■ **Excerpted text**:

------------------------------------------------------------

On Thu, Aug 08, 2002 at 06:28:34AM +0900, Marcin 'Qrczak' Kowalczyk wrote:
> Wed, 7 Aug 2002 16:41:18 +0900, Curt Sampson <cjs / cynic.net> pisze:
> 
> > UTF-8 is much less compact than UTF-16 for Asian text.
> 
> Well, not that much: at most 3/2 times larger.
> 
> > And in UTF-16, surrogate pairs are encoded with 4 bytes, whereas
> > they take 6 bytes in UTF-8.
> 
> No, there are no surrogates in UTF-8. Characters above U+FFFF are
> encoded in 4 bytes each. Surrogates exist only in UTF-16.
> 
> Anyway, if variable width is not a problem (and you say it isn't if
> you defend UTF-16), I would almost always choose UTF-8 as the default.
> Yes, up to 3/2 larger for Asian text, but twice more compact for ASCII,
> free of endianness issues, and ASCII-compatible which is very important.

UTF-8 is 50% larger than UTF-16 only for text which consist only of
Asian characters. Usual Asian document contains both Asian and ASCII
characters. In case of markup, like HTML, ASCII strongly outnumbers
Asian characters.

Example:
http://www.ruby-lang.org/ja/whats.html (jis)  4074
iconved to euc				      3756
iconved to utf-8			      4304
iconved to utf-16			      6418
iconved to utf-32			     12836

If we assume that ASCII take 1 byte in both EUC and UTF8,
and Asian characters take 2 bytes in EUC and 3 in UTF-8,
numbers we get are:

ASCII       2660
Asian	    548
Proportion: 4.85 : 1

------------------------------------------------------------

■ **Problem description**: Can you write out everything in the UTF-8 versus UTF-16 thread from "On Thu, Aug" down to "only in UTF-16.", substituting "space-efficient" for "compact"?

■ **Listed entries**:
------------------------------------------------------------

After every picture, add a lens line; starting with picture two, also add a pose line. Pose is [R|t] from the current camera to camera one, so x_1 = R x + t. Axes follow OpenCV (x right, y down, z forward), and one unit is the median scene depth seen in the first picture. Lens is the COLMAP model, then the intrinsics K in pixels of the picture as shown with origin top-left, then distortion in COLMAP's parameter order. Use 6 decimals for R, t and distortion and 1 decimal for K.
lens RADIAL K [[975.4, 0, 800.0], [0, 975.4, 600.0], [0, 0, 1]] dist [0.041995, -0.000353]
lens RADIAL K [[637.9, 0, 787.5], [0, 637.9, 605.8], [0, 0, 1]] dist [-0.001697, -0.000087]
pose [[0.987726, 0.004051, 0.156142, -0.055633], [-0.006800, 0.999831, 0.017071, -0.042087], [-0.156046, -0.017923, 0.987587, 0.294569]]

------------------------------------------------------------

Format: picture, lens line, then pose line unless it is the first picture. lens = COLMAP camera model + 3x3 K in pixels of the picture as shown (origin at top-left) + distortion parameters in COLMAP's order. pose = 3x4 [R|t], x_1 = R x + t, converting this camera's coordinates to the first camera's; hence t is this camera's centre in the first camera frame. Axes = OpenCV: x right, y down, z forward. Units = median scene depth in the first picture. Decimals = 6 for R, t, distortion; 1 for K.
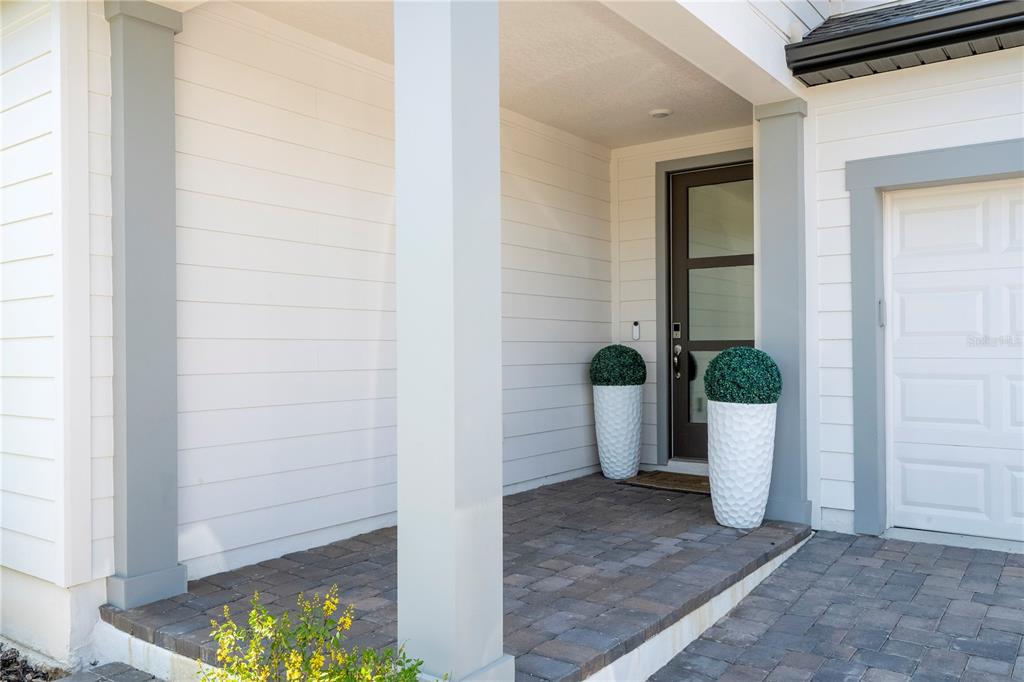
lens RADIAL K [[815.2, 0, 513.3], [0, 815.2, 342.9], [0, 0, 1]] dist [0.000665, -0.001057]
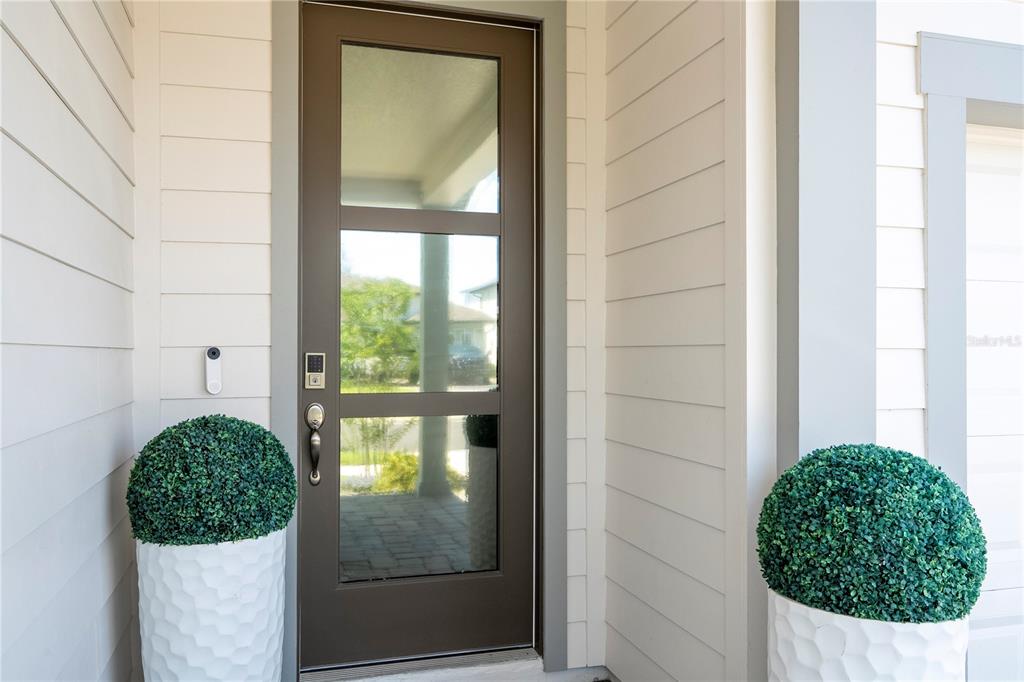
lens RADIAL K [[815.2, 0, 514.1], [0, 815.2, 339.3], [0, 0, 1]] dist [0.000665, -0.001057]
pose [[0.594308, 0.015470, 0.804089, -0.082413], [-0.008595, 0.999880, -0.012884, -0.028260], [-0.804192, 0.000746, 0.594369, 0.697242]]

------------------------------------------------------------

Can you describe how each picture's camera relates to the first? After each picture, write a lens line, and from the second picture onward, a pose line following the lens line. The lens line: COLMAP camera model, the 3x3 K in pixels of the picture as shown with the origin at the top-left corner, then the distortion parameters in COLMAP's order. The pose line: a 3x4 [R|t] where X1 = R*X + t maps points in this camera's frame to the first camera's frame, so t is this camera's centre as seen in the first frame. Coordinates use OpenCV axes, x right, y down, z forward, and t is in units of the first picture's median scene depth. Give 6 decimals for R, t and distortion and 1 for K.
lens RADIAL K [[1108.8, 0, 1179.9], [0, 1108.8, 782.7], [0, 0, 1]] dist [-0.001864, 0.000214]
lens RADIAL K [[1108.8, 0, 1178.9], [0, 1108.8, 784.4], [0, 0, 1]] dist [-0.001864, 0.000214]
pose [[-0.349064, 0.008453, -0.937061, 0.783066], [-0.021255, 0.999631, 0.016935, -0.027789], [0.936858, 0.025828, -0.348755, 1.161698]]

------------------------------------------------------------

■ **Solution to the problem**:
On Thu, Aug 08, 2002 at 06:28:34AM +0900, Marcin 'Qrczak' Kowalczyk wrote:
> Wed, 7 Aug 2002 16:41:18 +0900, Curt Sampson <cjs / cynic.net> pisze:
> 
> > UTF-8 is much less space-efficient than UTF-16 for Asian text.
> 
> Well, not that much: at most 3/2 times larger.
> 
> > And in UTF-16, surrogate pairs are encoded with 4 bytes, whereas
> > they take 6 bytes in UTF-8.
> 
> No, there are no surrogates in UTF-8. Characters above U+FFFF are
> encoded in 4 bytes each. Surrogates exist only in UTF-16.